»»

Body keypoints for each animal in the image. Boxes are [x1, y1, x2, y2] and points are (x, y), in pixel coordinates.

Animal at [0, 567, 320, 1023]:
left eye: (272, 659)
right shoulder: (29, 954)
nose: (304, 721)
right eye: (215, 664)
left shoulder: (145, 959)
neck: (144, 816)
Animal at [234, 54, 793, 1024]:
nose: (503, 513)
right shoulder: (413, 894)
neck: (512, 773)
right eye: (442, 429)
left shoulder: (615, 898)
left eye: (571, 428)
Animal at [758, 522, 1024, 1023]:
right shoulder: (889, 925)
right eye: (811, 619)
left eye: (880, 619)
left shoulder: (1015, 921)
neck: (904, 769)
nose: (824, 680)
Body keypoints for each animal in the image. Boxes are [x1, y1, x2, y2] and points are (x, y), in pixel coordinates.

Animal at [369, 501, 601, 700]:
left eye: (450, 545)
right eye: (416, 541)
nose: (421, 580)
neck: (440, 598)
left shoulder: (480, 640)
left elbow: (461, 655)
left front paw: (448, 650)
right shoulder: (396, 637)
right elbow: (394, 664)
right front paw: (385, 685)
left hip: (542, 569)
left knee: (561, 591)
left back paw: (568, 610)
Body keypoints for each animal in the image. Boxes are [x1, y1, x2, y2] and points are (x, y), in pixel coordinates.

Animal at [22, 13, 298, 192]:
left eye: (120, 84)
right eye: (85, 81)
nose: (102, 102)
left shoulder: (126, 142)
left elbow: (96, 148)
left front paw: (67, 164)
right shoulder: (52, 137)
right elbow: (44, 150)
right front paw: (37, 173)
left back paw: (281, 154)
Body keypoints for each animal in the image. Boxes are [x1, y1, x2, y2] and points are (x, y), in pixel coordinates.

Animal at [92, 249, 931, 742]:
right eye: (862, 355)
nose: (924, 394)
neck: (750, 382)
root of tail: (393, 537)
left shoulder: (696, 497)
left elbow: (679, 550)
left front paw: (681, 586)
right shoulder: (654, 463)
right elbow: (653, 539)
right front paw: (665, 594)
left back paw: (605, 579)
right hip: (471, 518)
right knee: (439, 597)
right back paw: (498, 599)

««
»»

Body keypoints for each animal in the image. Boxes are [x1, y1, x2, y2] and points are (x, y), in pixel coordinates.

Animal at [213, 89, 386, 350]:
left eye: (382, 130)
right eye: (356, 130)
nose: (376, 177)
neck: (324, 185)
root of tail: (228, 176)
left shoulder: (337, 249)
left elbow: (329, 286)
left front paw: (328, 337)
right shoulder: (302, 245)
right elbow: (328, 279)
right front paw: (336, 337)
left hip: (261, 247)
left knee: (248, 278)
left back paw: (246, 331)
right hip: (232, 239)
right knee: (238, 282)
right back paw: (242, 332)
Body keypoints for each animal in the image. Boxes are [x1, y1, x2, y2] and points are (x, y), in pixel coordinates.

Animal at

««

Look through the material above and print exactly the lines from the one containing "right front paw: (665, 594)" to the one containing "right back paw: (498, 599)", both included, and nothing more.

Written response:
right front paw: (665, 594)
left back paw: (605, 579)
right hip: (471, 518)
right knee: (439, 597)
right back paw: (498, 599)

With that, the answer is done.